RECORD EXCERPTS START

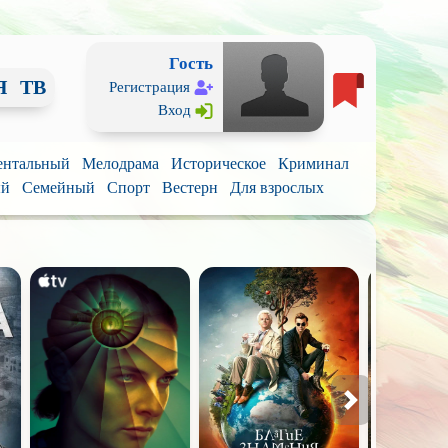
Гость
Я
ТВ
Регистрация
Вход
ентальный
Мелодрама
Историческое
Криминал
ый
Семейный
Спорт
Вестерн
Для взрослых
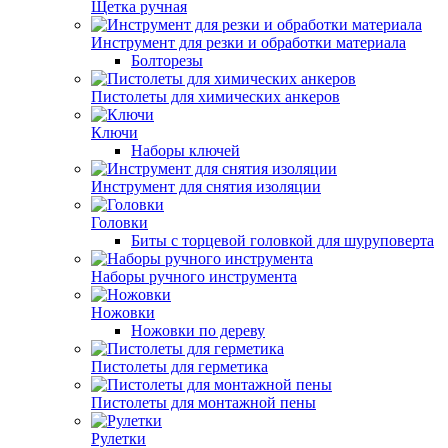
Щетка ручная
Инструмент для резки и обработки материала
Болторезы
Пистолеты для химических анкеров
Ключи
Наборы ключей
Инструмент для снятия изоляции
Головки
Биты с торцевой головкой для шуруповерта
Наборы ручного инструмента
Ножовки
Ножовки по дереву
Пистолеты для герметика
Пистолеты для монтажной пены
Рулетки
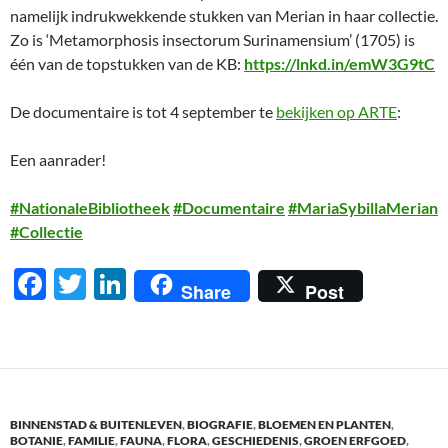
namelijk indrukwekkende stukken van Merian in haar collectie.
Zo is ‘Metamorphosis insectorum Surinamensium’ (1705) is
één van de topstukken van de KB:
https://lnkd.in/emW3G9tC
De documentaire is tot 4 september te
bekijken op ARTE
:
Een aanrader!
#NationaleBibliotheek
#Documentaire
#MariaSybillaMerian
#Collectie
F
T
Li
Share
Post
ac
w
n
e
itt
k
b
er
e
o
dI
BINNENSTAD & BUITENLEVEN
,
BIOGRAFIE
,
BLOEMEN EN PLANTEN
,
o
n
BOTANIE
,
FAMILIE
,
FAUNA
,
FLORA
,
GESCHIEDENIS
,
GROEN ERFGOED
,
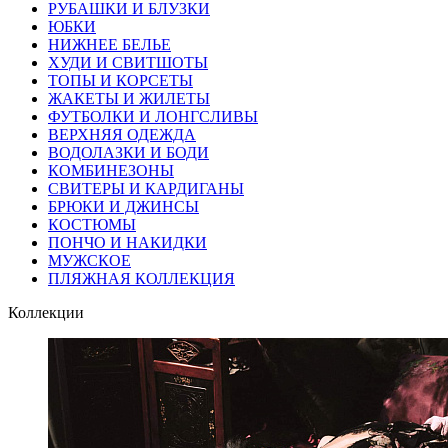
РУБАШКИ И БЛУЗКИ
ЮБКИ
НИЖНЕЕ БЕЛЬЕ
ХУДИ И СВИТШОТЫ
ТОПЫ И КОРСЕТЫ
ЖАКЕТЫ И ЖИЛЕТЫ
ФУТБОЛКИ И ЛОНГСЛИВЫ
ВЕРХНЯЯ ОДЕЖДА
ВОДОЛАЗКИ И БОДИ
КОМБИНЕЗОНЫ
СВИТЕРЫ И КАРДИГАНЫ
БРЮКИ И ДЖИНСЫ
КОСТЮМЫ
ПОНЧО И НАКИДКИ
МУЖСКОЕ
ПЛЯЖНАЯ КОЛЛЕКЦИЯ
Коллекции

RECORD EXCERPTS END

WORK TASK
Reproduce each entry exactly as given; no pictures, please.

RESPONSE
Гость
Я
ТВ
Регистрация
Вход
ентальный
Мелодрама
Историческое
Криминал
ый
Семейный
Спорт
Вестерн
Для взрослых
Щетка ручная
Инструмент для резки и обработки материала
Болторезы
Пистолеты для химических анкеров
Ключи
Наборы ключей
Инструмент для снятия изоляции
Головки
Биты с торцевой головкой для шуруповерта
Наборы ручного инструмента
Ножовки
Ножовки по дереву
Пистолеты для герметика
Пистолеты для монтажной пены
Рулетки
namelijk indrukwekkende stukken van Merian in haar collectie.
Zo is ‘Metamorphosis insectorum Surinamensium’ (1705) is
één van de topstukken van de KB:
https://lnkd.in/emW3G9tC
De documentaire is tot 4 september te
bekijken op ARTE
:
Een aanrader!
#NationaleBibliotheek
#Documentaire
#MariaSybillaMerian
#Collectie
F
T
Li
Share
Post
ac
w
n
e
itt
k
b
er
e
o
dI
BINNENSTAD & BUITENLEVEN
,
BIOGRAFIE
,
BLOEMEN EN PLANTEN
,
o
n
BOTANIE
,
FAMILIE
,
FAUNA
,
FLORA
,
GESCHIEDENIS
,
GROEN ERFGOED
,
РУБАШКИ И БЛУЗКИ
ЮБКИ
НИЖНЕЕ БЕЛЬЕ
ХУДИ И СВИТШОТЫ
ТОПЫ И КОРСЕТЫ
ЖАКЕТЫ И ЖИЛЕТЫ
ФУТБОЛКИ И ЛОНГСЛИВЫ
ВЕРХНЯЯ ОДЕЖДА
ВОДОЛАЗКИ И БОДИ
КОМБИНЕЗОНЫ
СВИТЕРЫ И КАРДИГАНЫ
БРЮКИ И ДЖИНСЫ
КОСТЮМЫ
ПОНЧО И НАКИДКИ
МУЖСКОЕ
ПЛЯЖНАЯ КОЛЛЕКЦИЯ
Коллекции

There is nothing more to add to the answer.